<<<<
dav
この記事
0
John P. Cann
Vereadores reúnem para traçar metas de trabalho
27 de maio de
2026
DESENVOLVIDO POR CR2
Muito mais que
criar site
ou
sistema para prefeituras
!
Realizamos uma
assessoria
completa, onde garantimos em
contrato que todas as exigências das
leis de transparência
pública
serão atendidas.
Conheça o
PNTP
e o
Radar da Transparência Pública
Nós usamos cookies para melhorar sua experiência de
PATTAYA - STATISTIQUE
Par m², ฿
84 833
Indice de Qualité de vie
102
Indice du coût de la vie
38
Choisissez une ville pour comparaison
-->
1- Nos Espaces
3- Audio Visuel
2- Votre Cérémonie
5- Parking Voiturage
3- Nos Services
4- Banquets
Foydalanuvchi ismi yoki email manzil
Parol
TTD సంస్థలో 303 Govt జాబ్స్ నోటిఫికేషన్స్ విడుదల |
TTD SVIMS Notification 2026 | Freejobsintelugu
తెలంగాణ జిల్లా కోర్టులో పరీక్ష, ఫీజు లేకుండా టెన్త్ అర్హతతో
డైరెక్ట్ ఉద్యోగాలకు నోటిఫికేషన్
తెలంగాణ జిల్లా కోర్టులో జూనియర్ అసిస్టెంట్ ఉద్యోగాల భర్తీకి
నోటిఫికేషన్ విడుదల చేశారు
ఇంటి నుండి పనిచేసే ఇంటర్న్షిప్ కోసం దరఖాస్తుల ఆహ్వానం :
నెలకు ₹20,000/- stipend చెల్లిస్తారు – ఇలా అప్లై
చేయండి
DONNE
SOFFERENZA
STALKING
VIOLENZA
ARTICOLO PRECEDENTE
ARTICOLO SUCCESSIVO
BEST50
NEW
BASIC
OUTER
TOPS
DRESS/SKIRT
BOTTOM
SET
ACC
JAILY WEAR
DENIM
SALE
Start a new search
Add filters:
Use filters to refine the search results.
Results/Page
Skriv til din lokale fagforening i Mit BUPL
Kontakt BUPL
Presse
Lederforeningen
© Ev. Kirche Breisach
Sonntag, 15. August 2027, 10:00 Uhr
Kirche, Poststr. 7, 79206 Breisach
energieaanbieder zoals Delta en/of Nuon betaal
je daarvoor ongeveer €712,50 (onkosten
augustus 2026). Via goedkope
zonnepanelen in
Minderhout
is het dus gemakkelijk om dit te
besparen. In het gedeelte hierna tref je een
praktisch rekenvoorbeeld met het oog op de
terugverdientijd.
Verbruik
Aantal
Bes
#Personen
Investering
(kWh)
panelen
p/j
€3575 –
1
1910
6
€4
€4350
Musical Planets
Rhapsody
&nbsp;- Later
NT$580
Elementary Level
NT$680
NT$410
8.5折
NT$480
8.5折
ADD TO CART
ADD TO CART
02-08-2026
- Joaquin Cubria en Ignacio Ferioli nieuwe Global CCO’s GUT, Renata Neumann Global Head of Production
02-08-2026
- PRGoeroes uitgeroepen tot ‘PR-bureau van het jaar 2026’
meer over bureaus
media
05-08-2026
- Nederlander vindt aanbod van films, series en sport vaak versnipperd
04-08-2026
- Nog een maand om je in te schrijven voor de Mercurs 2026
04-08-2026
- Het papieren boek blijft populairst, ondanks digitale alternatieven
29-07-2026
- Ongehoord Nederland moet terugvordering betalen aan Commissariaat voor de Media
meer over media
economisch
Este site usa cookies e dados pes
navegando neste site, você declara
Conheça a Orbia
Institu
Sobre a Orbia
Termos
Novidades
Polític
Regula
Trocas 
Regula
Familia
>>>>
Try it: Keep only the lines from the records above that contain the string "filters". The match is case-sensitive.

Final answer:
Add filters:
Use filters to refine the search results.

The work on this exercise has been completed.